Ma torniamo al Sacro Militare ecc.: in quest’ordine starebbe per liberarsi il posto di Gran Priore, occupato finora da monsignor Renato Raffaele Martino, attualmente cardinale protodiacono del Sacro Collegio Cardinalizio. Martino, che vanta un curriculum illustre di diplomatico della Santa Sede, è un vegliardo illustre della Chiesa che, a 88 anni suonati (e portati benissimo) non può più esercitare ruoli di potere per raggiunti limiti di età. I bene informati sussurrano che nel gran priorato potrebbe subentrargli proprio Sepe, il quale ha pure toccato i limiti di età: dimissionario come arcivescovo di Napoli per aver superato nel 2018 il settantacinquesimo anno di età, tra due anni, quando compirà l’ottantesimo, non potrà più essere neppure cardinale elettore.
Perciò gli resterebbero gli ordini cavallereschi per continuare ad avere un ruolo di prestigio proporzionato al suo background.
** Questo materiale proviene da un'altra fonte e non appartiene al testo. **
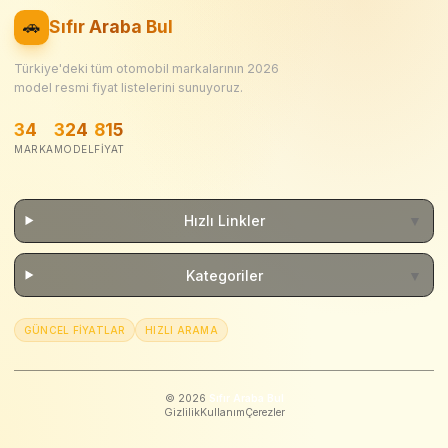
🚗
Sıfır Araba Bul
Türkiye'deki tüm otomobil markalarının
2026
model resmi fiyat listelerini sunuyoruz.
34
324
815
MARKA
MODEL
FIYAT
Hızlı Linkler
▼
Kategoriler
▼
GÜNCEL FIYATLAR
HIZLI ARAMA
©
2026
Sıfır Araba Bul
Gizlilik
Kullanım
Çerezler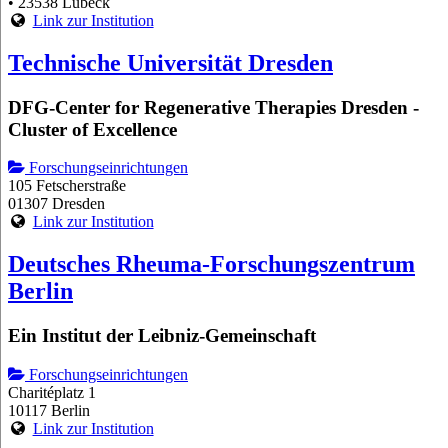
• 23538 Lübeck
Link zur Institution
Technische Universität Dresden
DFG-Center for Regenerative Therapies Dresden -
Cluster of Excellence
Forschungseinrichtungen
105 Fetscherstraße
01307 Dresden
Link zur Institution
Deutsches Rheuma-Forschungszentrum
Berlin
Ein Institut der Leibniz-Gemeinschaft
Forschungseinrichtungen
Charitéplatz 1
10117 Berlin
Link zur Institution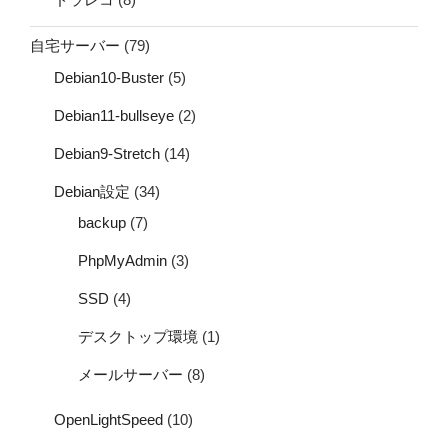
自宅サーバー
(79)
Debian10-Buster
(5)
Debian11-bullseye
(2)
Debian9-Stretch
(14)
Debian設定
(34)
backup
(7)
PhpMyAdmin
(3)
SSD
(4)
デスクトップ環境
(1)
メールサーバー
(8)
OpenLightSpeed
(10)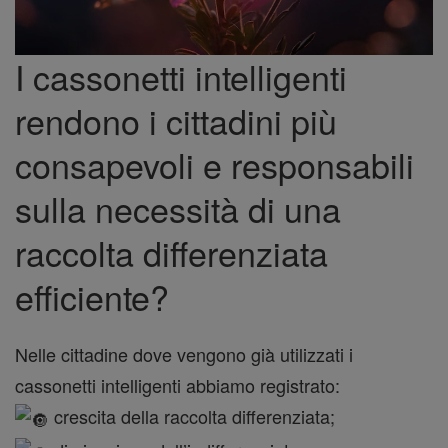
I cassonetti intelligenti
rendono i cittadini più
consapevoli e responsabili
sulla necessità di una
raccolta differenziata
efficiente?
Nelle cittadine dove vengono già utilizzati i
cassonetti intelligenti abbiamo registrato:
crescita della raccolta differenziata;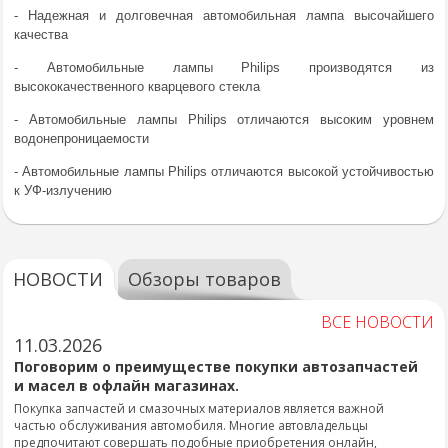
- Надежная и долговечная автомобильная лампа высочайшего
качества
- Автомобильные лампы Philips производятся из
высококачественного кварцевого стекла
- Автомобильные лампы Philips отличаются высоким уровнем
водонепроницаемости
- Автомобильные лампы Philips отличаются высокой устойчивостью
к УФ-излучению
НОВОСТИ
Обзоры товаров
ВСЕ НОВОСТИ
11.03.2026
Поговорим о преимуществе покупки автозапчастей
и масел в офлайн магазинах.
Покупка запчастей и смазочных материалов является важной
частью обслуживания автомобиля. Многие автовладельцы
предпочитают совершать подобные приобретения онлайн,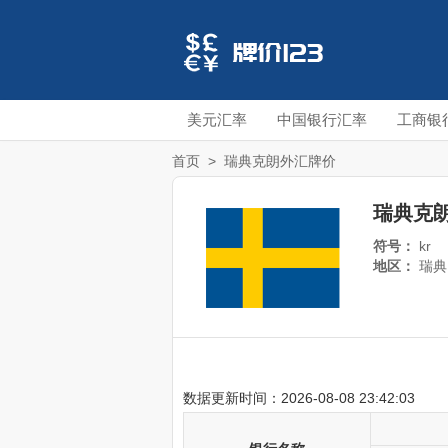
美元汇率
中国银行汇率
工商银
首页
>
瑞典克朗外汇牌价
瑞典克
符号：
kr
地区：
瑞典
数据更新时间：2026-08-08 23:42:03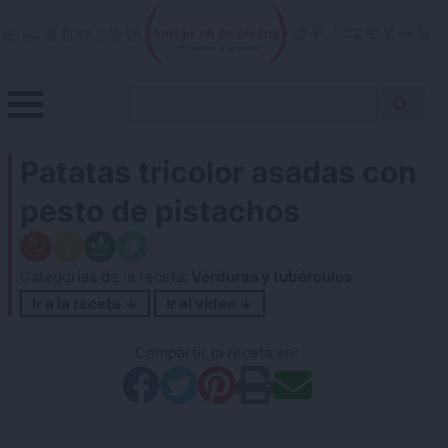
Skip
to
content
Menu
Buscar
Antojo en tu cocina
no resistas la tentación
Busca
receta…
Patatas tricolor asadas con
pesto de pistachos
Categorías de la receta:
Verduras y tubérculos
Ir a la receta ↓
Ir al vídeo ↓
Compartir la receta en: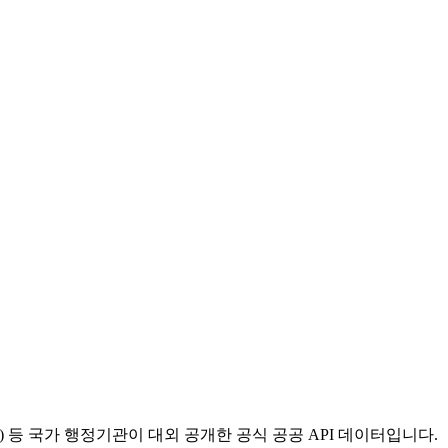
등 국가 행정기관이 대외 공개한 공식 공공 API 데이터입니다.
E quale miglior titolo, alla bisogna, della canonizzazione dell’illustre avo di don Carlo?
Va da sé che la battaglia per la beatificazione di Lasagnetta si giocherà sulla sostanza della presunta santità dell’ex re più che su questi aspetti certamente non secondari ma formali.
Tuttavia, c’è da dire che una fetta di società civile non è d’accordo proprio su questa sostanza e si è mobilitata per dar battaglia: al momento è sceso in campo un Comitato di professionisti, storici, giornalisti di varia estrazione socioculturale. Un’aggregazione spontanea di cittadini di tutte le parti d’Italia, a partire da Napoli, che contesta la santità di Franceschiello.
A differenza degli ultrà dell’ex re di Napoli, non ci sono ordini cavallereschi o lobby di mezzo. Chi vincerà?
Intanto, sentiti auguri di pronta guarigione a Sepe: i cattolici normali, più di quelli araldici, hanno ancora bisogno di lui.